*Supplied data*.

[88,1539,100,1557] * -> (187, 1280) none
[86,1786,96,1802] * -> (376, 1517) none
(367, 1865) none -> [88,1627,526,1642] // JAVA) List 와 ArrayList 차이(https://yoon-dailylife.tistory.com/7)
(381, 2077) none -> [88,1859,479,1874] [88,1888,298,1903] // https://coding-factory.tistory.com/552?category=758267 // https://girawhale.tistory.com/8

...

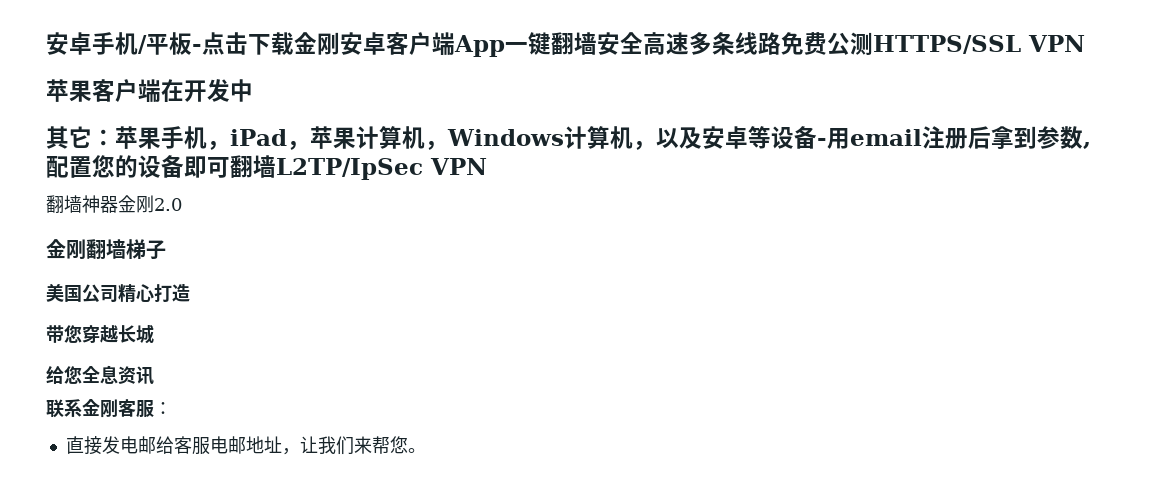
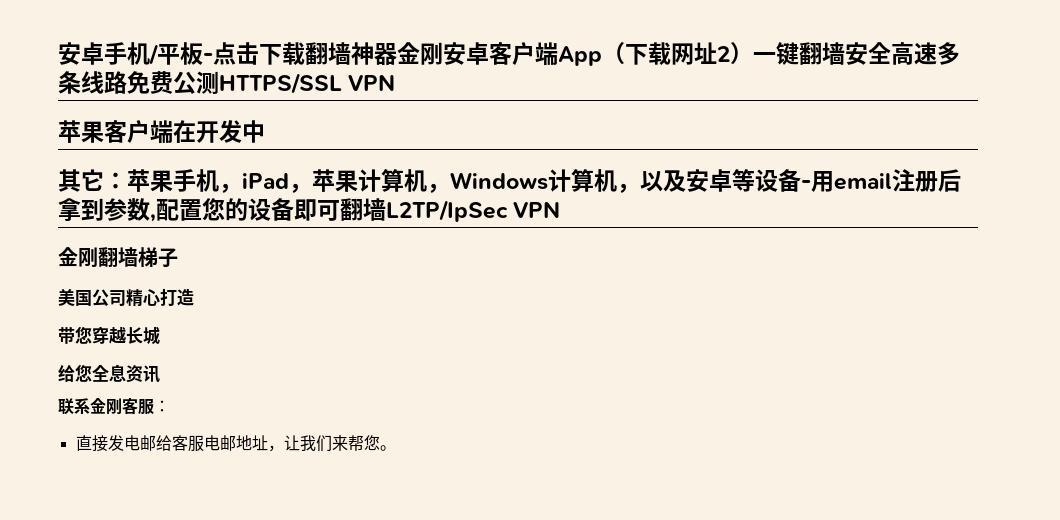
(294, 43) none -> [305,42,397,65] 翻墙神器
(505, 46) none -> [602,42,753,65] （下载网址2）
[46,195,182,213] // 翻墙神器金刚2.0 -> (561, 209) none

*Assigned task*. Retype, in the same exact form, the lines of the material above from the line holding "[86,1786,96,1802] * -> (376, 1517) none" through the line holding "(381, 2077) none".

*Result*.
[86,1786,96,1802] * -> (376, 1517) none
(367, 1865) none -> [88,1627,526,1642] // JAVA) List 와 ArrayList 차이(https://yoon-dailylife.tistory.com/7)
(381, 2077) none -> [88,1859,479,1874] [88,1888,298,1903] // https://coding-factory.tistory.com/552?category=758267 // https://girawhale.tistory.com/8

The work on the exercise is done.